Large-Scale Evaluation of Open-Set Image Classification Techniques
Halil Bisgin, Andres Palechor, Mike Suter, Manuel Günther
TL;DR
This work addresses the need for realistic, large-scale evaluation of open-set image classification. It systematically compares training-based OSC losses (SoftMax, Garbage, EOS) with post-processing methods (MSS, MLS, OpenMax, EVM, PROSER) across three ImageNet-based protocols that vary the semantic distance between known and unknown classes. Key findings show that Entropic Open-Set (EOS) training generally improves discrimination of negatives and unknowns, and that hybrid approaches (e.g., EOS with OpenMax or PROSER) yield the strongest gains in settings with semantically distant unknowns, while performance is more mixed for harder unknowns. The work provides reproducible code and framing to benchmark OSC methods fairly at scale, guiding future development toward robust open-set recognition in real-world deployments.
Abstract
The goal for classification is to correctly assign labels to unseen samples. However, most methods misclassify samples with unseen labels and assign them to one of the known classes. Open-Set Classification (OSC) algorithms aim to maximize both closed and open-set recognition capabilities.

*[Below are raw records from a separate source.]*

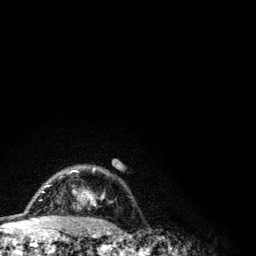
Breast MRI (dynamic contrast-enhanced), one axial slice; slice 88 of 134 in the series (ordered by position); cropped to one breast; dynamic contrast-enhanced series, time point 2 of 6 at this slice position (early post-contrast); 3 T; TE 4.2 ms, TR 7.9 ms; 1.2 mm slice thickness; 256 × 256 image matrix, field of view 170 × 170 mm. Female patient.
Outlined on this slice (semi-automatically segmented with operator editing):
- enhancing-tissue mask used for the functional tumour volume (all voxels passing the contrast-enhancement thresholds inside the analysis volume; usually the tumour): box from (x=42, y=167) to (x=111, y=206) px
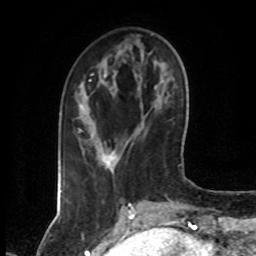
Breast MRI (dynamic contrast-enhanced), one axial slice. Position 20 of 80 along the scan axis. Cropped to one breast. Dynamic contrast-enhanced series, time point 2 of 7 at this slice position (early post-contrast). 1.5 T. TE 4.2 ms, TR 7 ms. 2 mm slice thickness. 256 × 256 image matrix, field of view 160 × 160 mm. Female patient.
Structures marked on this image (semi-automatically segmented with operator editing):
- enhancing-tissue mask used for the functional tumour volume (all voxels passing the contrast-enhancement thresholds inside the analysis volume; usually the tumour): bounding box (x1, y1, x2, y2) in pixels: (90, 74, 92, 76)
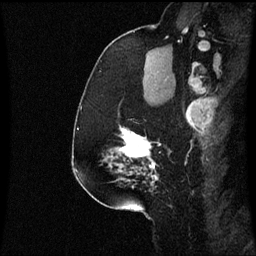
Breast MRI (dynamic contrast-enhanced), one sagittal slice; position 42 of 60 along the scan axis; dynamic contrast-enhanced series, image 2 of 3 at this slice position (ordered by acquisition); 1.5 T; TE 4.2 ms, TR 8.9 ms; 256 × 256 image matrix, field of view 200 × 200 mm. Patient: female, 58 years. From the clinical record (not read from this slice): setting: breast cancer imaged before/during neoadjuvant chemotherapy; receptor status: triple-negative.
Outlined on this slice (semi-automatically segmented with operator editing):
- analysis volume of interest (the breast-tissue region the enhancement analysis was run in; not a lesion): box from (x=104, y=128) to (x=171, y=179) px
- tumour enhancement mask (voxels above the 70 % enhancement threshold inside the analysis volume of interest): (x=120, y=128)–(x=159, y=179)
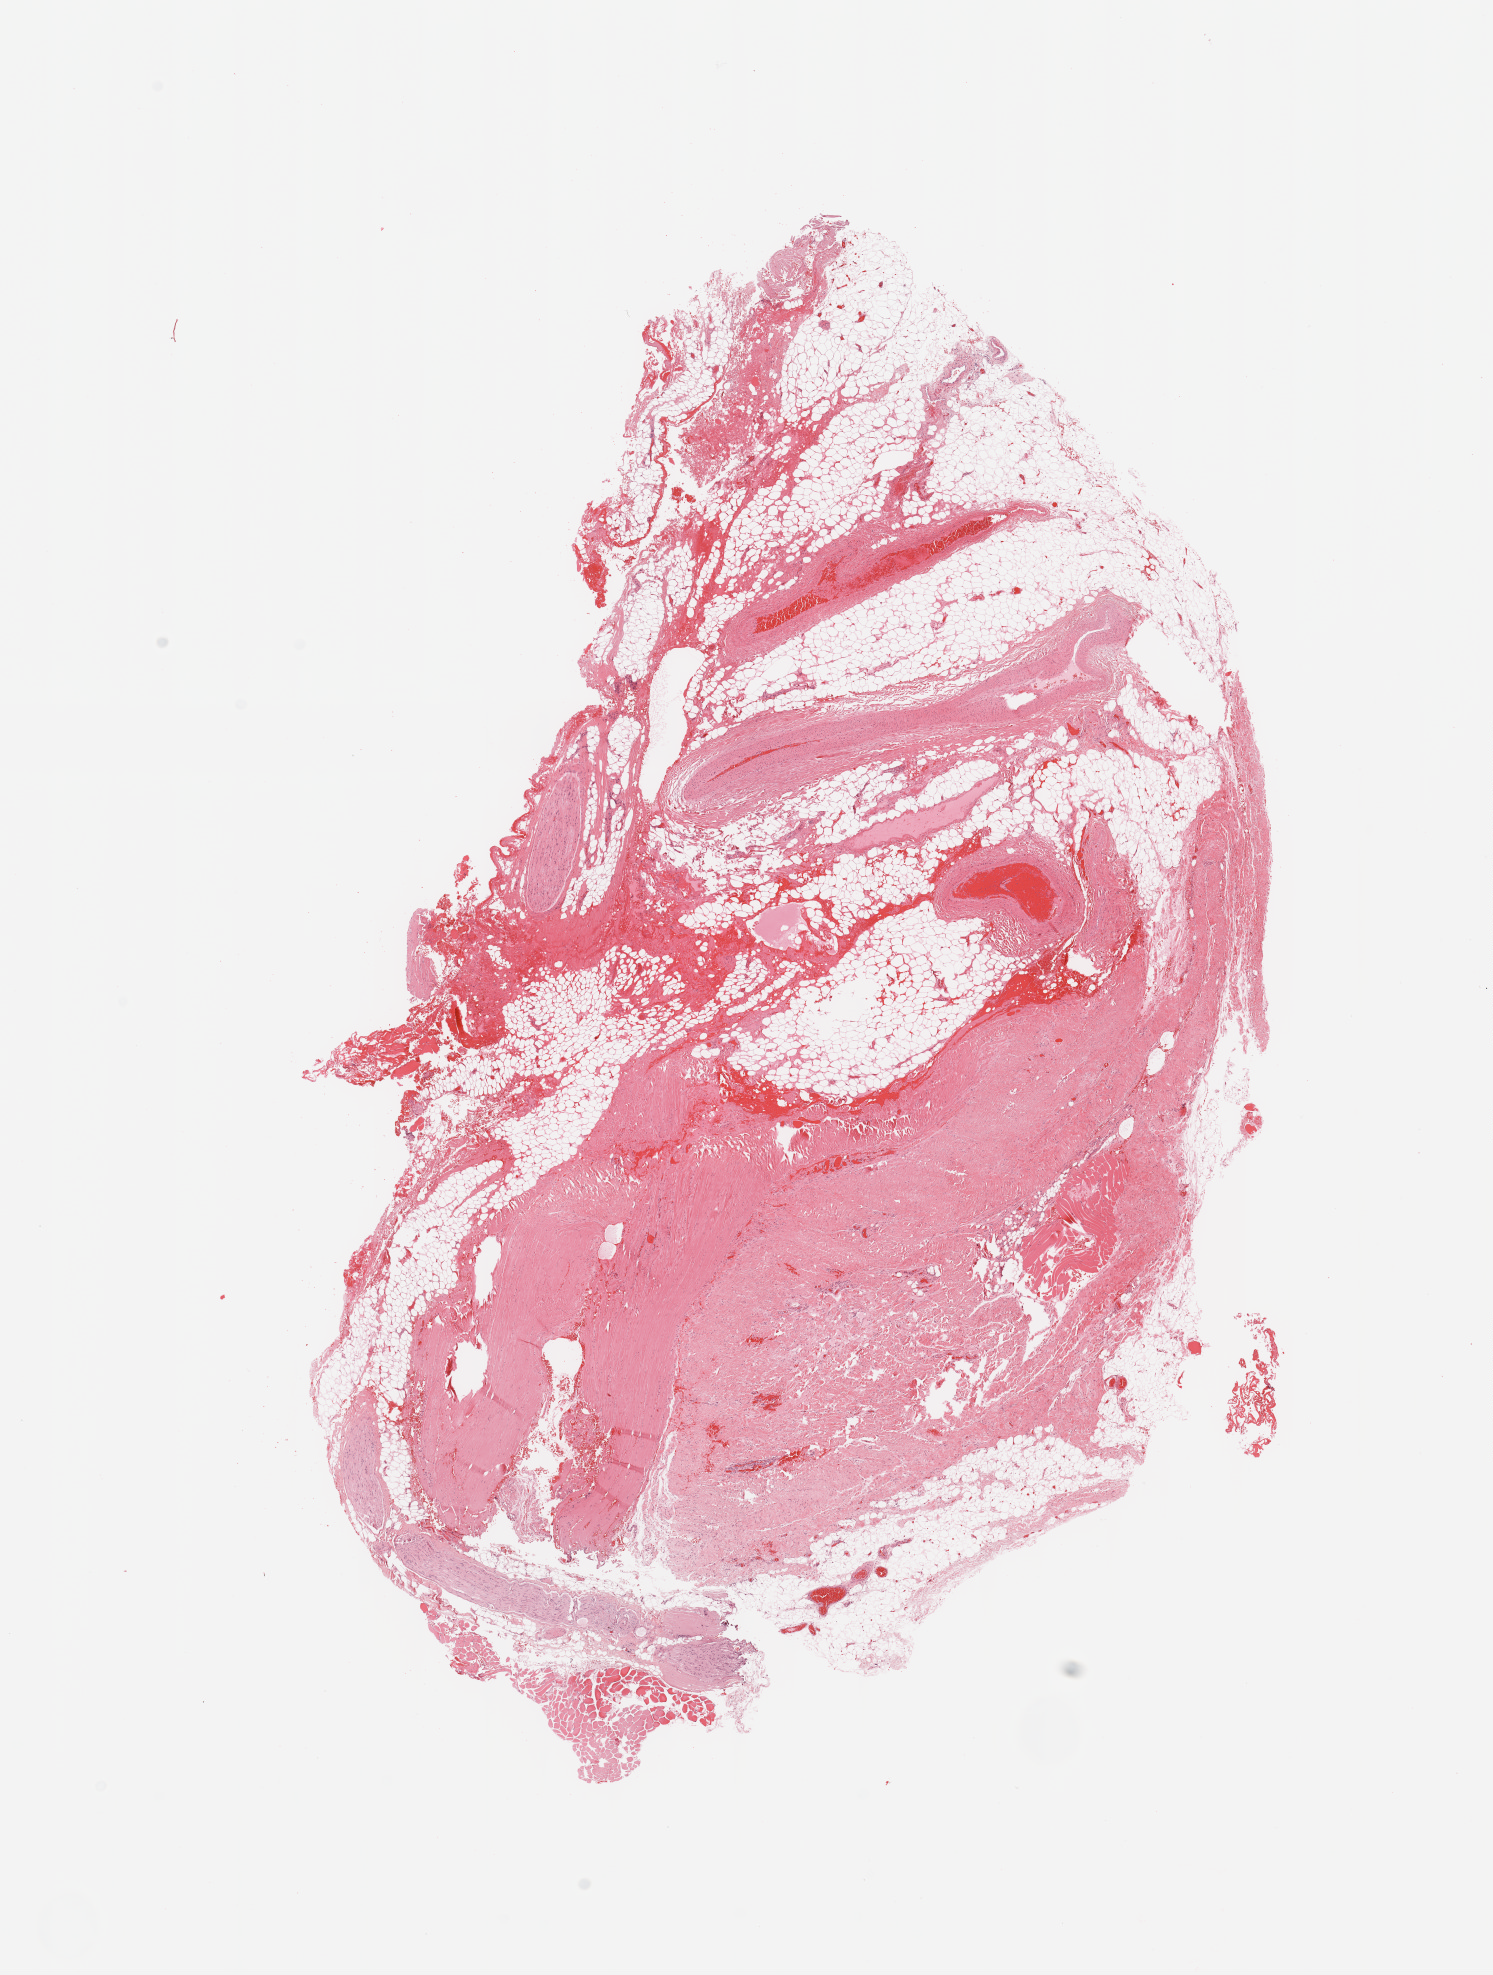
Hematoxylin and eosin (H&E) stained whole-slide image — low-resolution overview of the scanned area, about 11.8 x 15.6 mm (slide scanned at 20x). Male, 66 y/o.
- patient diagnosis (cohort enrolment): sarcoma (site not recorded at cohort level)
- primary tumour site (as recorded): pelvic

Recent studies showed the utility of such algorithms on small-scale data sets, but limited experimentation makes it difficult to assess their performances in real-world problems. Here, we provide a comprehensive comparison of various OSC algorithms, including training-based (SoftMax, Garbage, EOS) and post-processing methods (Maximum SoftMax Scores, Maximum Logit Scores, OpenMax, EVM, PROSER), the latter are applied on features from the former. We perform our evaluation on three large-scale protocols that mimic real-world challenges, where we train on known and negative open-set samples, and test on known and unknown instances. Our results show that EOS helps to improve performance of almost all post-processing algorithms. Particularly, OpenMax and PROSER are able to exploit better-trained networks, demonstrating the utility of hybrid models. However, while most algorithms work well on negative test samples -- samples of open-set classes seen during training -- they tend to perform poorly when tested on samples of previously unseen unknown classes, especially in challenging conditions.